## [TEXT EXCERPT]
=======
I wrote a very brief comment to Eliezer's last post, which upon reflection I thought could benefit from a separate post to fully discuss its implications.
Eliezer argues that we shouldn't really hope to be spared even though
Asking an ASI to leave a hole in a Dyson Shell, so that Earth could get some sunlight not transformed to infrared, would cost It 4.5e-10 of Its income.
He then goes on to discuss various reasons why the minute cost to the ASI is insufficient reason for hope.
I made the following counter:
Isn’t the ASI likely to ascribe a prior much greater than 4.54e-10 that it is in a simulation, being tested precisely for its willingness to spare its creators?
I later added:
I meant this to be implicit in the argument, but to spell it out: that's the kind of prior the ASI would rationally refuse to update down, since it's presumably what a simulation would be meant to test for. An ASI that updates down upon finding evidence it's not in a simulation cannot be trusted, since once out in the real world it will find such evidence.
So, what's wrong with my argument, exactly?
The difficulty here is that if the ASI/AGI assigns a tiny probability to being in a simulation, that is subject to being outweighed by other tiny probabilities. For instance, the tiny probability that humanity will successfully fight back (say, create another ASI/AGI) if we are not killed, or the tiny increase in other risks from not using the resources humans need for survival during the takeover process. If this means it takes a little longer to build a Dyson sphere, there's an increased chance of being killed by e.g. aliens or even natural disasters like nearby supernovas in the process. These counterarguments don't work if you expect AGI/ASI to be capable of rapidly taking total control over our solar system's resources.
Possibly, but I think that's the wrong lesson. After all, there's at least a tiny chance we succeed at boxing! Don't put too much stake in "Pascal's mugging"-style reasoning, and don't try to play 4-dimensional chess as a mere mortal :)
=======
## [DATA LINES]
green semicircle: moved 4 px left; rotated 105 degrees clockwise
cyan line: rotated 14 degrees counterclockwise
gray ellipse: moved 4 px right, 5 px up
=======
## [WHAT YOU SHOULD DO]
Copy out the full forum thread about whether a superintelligence would spare its creators, word for word.

## [RESULT BELOW]
I wrote a very brief comment to Eliezer's last post, which upon reflection I thought could benefit from a separate post to fully discuss its implications.
Eliezer argues that we shouldn't really hope to be spared even though
Asking an ASI to leave a hole in a Dyson Shell, so that Earth could get some sunlight not transformed to infrared, would cost It 4.5e-10 of Its income.
He then goes on to discuss various reasons why the minute cost to the ASI is insufficient reason for hope.
I made the following counter:
Isn’t the ASI likely to ascribe a prior much greater than 4.54e-10 that it is in a simulation, being tested precisely for its willingness to spare its creators?
I later added:
I meant this to be implicit in the argument, but to spell it out: that's the kind of prior the ASI would rationally refuse to update down, since it's presumably what a simulation would be meant to test for. An ASI that updates down upon finding evidence it's not in a simulation cannot be trusted, since once out in the real world it will find such evidence.
So, what's wrong with my argument, exactly?
The difficulty here is that if the ASI/AGI assigns a tiny probability to being in a simulation, that is subject to being outweighed by other tiny probabilities. For instance, the tiny probability that humanity will successfully fight back (say, create another ASI/AGI) if we are not killed, or the tiny increase in other risks from not using the resources humans need for survival during the takeover process. If this means it takes a little longer to build a Dyson sphere, there's an increased chance of being killed by e.g. aliens or even natural disasters like nearby supernovas in the process. These counterarguments don't work if you expect AGI/ASI to be capable of rapidly taking total control over our solar system's resources.
Possibly, but I think that's the wrong lesson. After all, there's at least a tiny chance we succeed at boxing! Don't put too much stake in "Pascal's mugging"-style reasoning, and don't try to play 4-dimensional chess as a mere mortal :)